At it’s worst, it’s hard to describe, as the olfactory senses are blocked. Something like old, wet dishrags, but more often just nothing.
I smell blossoms and the trees are bare.
This is the thing most people don’t understand about migraines. Migraines are more than just a bad headache, they are a cluster of symptoms and not all need to be present to qualify, including the headache. Mild hallucinations are one of the symptoms, and a single phase of a migraine can last several days. Hence why if you tell me to pop a couple of Advil, I will have to wait until it’s over, before I come at you with an axe.
OTOH, at least they aren’t cluster headaches.
Right, exactly! When you go to a physician, they have a long list of symptoms, and if you check off a certain number of them you are diagnosed with migraine.
Visual and auditory hallucinations are on the list, and are typically reported by patients with aura. My neurologist (who specialises in migraine) says phantosmia (olfactory hallucinations) should be on the list too.
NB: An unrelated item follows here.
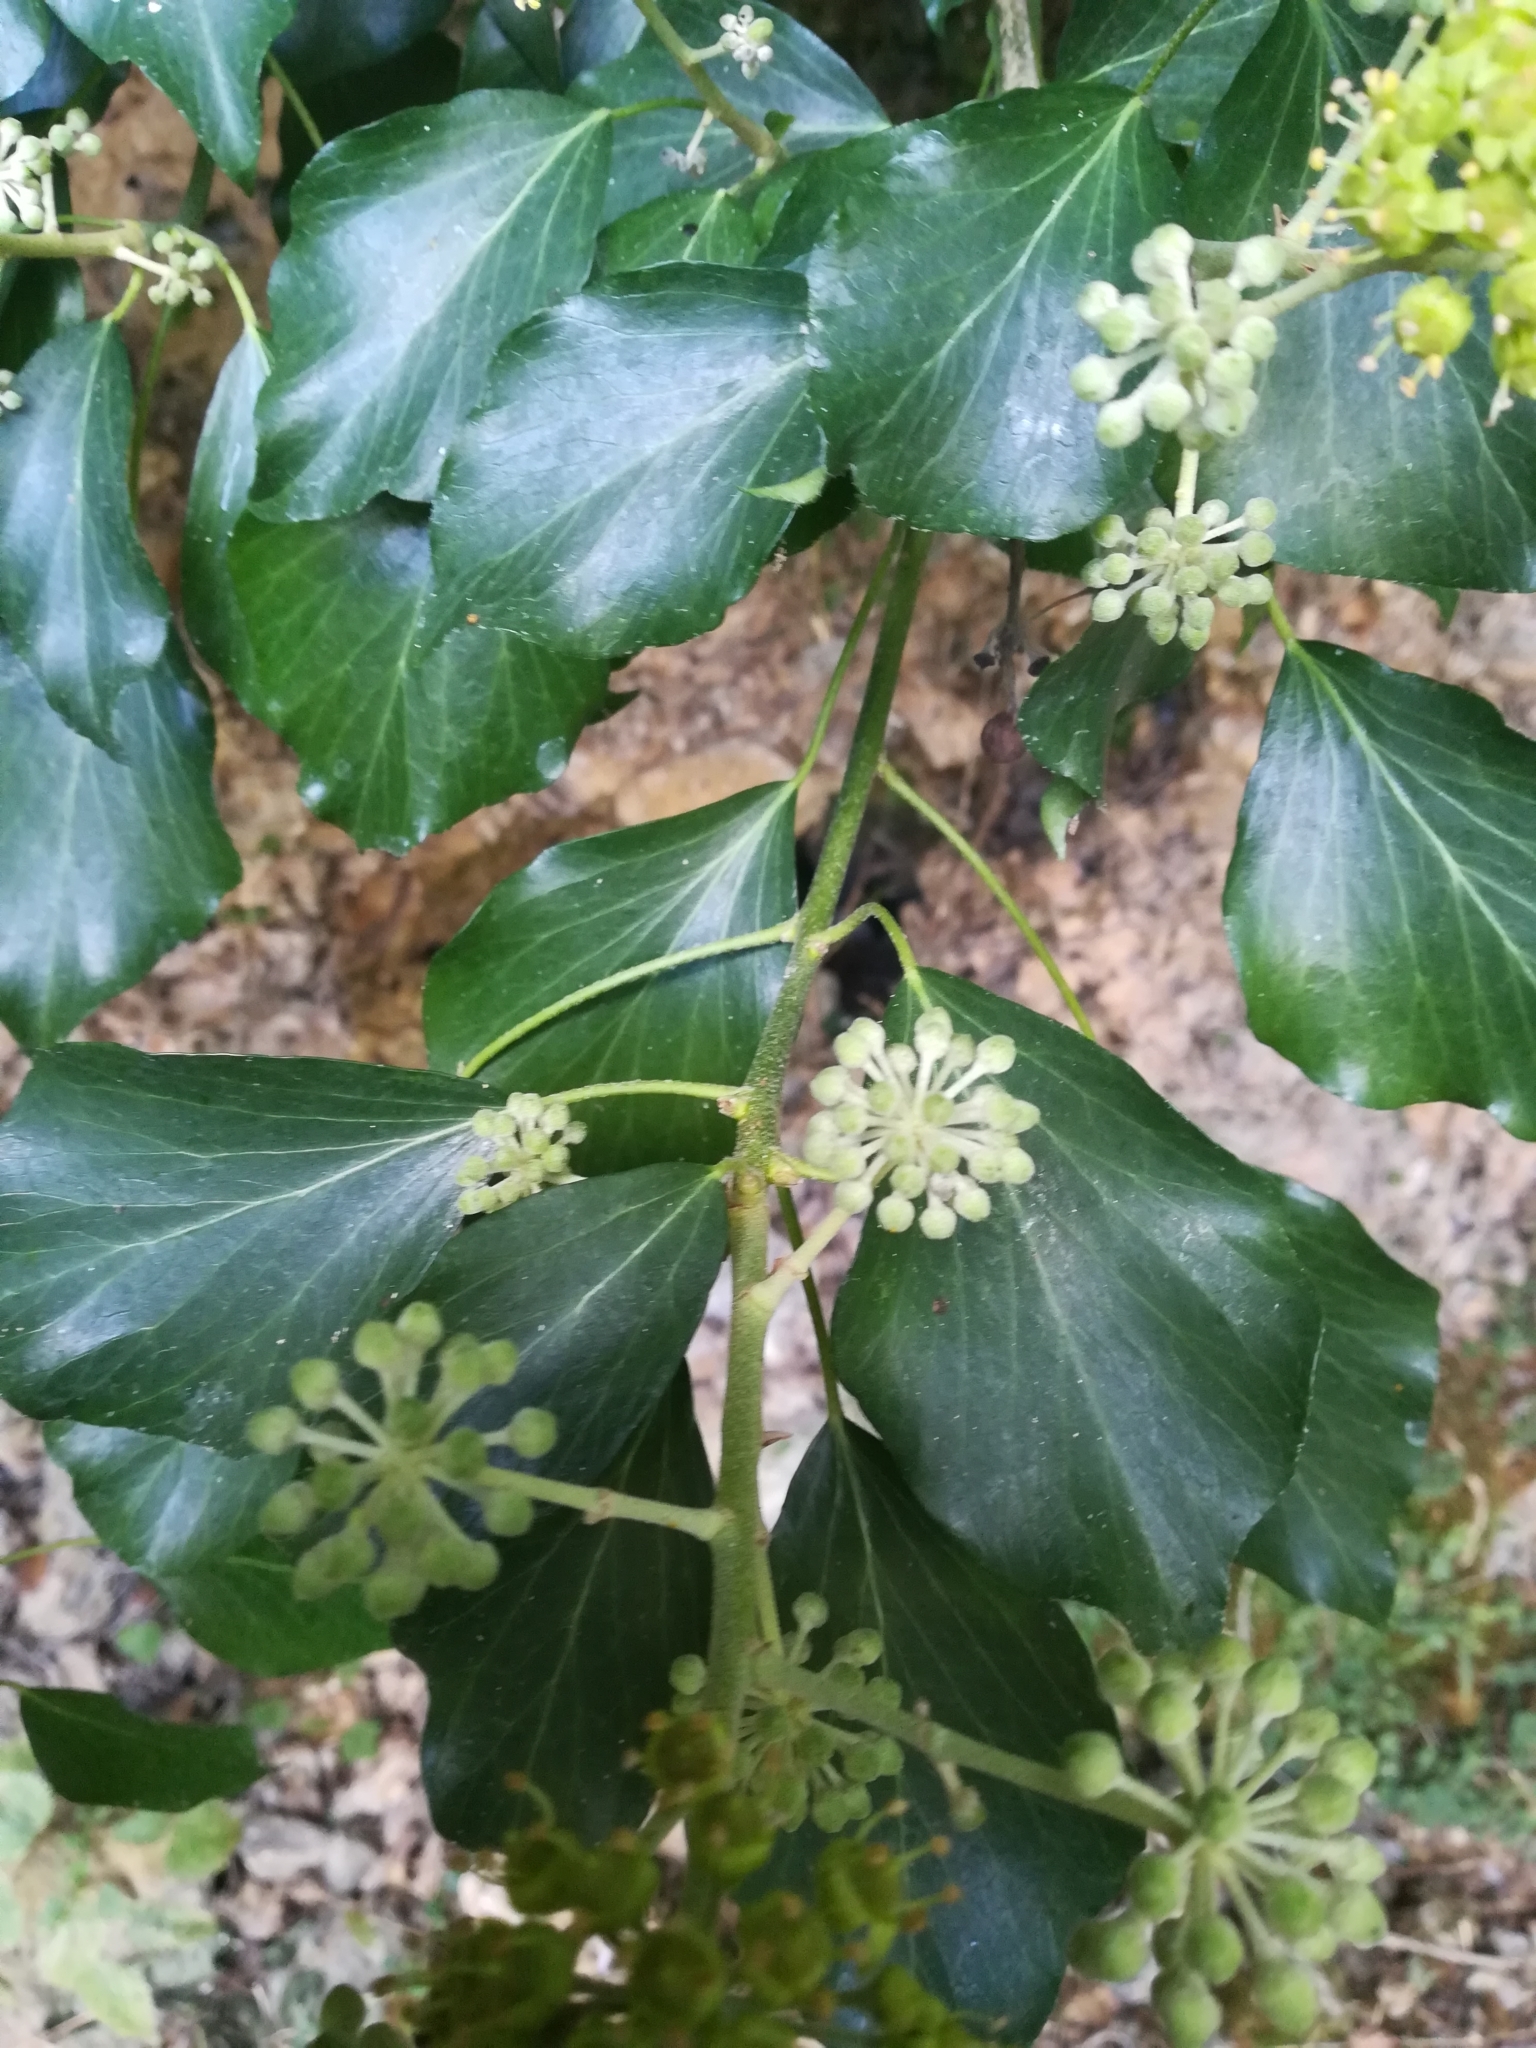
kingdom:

Yeah, there’s always some poor wretch who has it worse than we do. I myself get all the symptoms on the migraine list except uncontrollable vomiting, and that’s a very big deal - it means I can take pills during an attack.
I get most of them too – no aura, but audio hallucinations, no vomiting unless I try to push through the nausea instead of swallowing some Gravol and passing out. And I get the 72 hour attack phase. I had to explain to my boss that actually, no, three days isn’t that abnormal for even just one stage, let alone a full run.
I can never be sure if I am hallucinating smells or just more sensitive (which can aggravate the nausea), but my tactile sensitivity ramps up to 11, so it could be either way.
And if you check off olfactory hallucinations they’re likely to say “Temporal lobe epilepsy”. Or so I hear from a friend. What is that appalling smell?!
Glad to see it’s not just me. For many years, this was a really reliable way of knowing that I was going to get a migraine: I’d smell burning garbage, gasoline, or tobacco. I’ve heard of other people who have auras with migraines (colors, lights), but never phantom odors.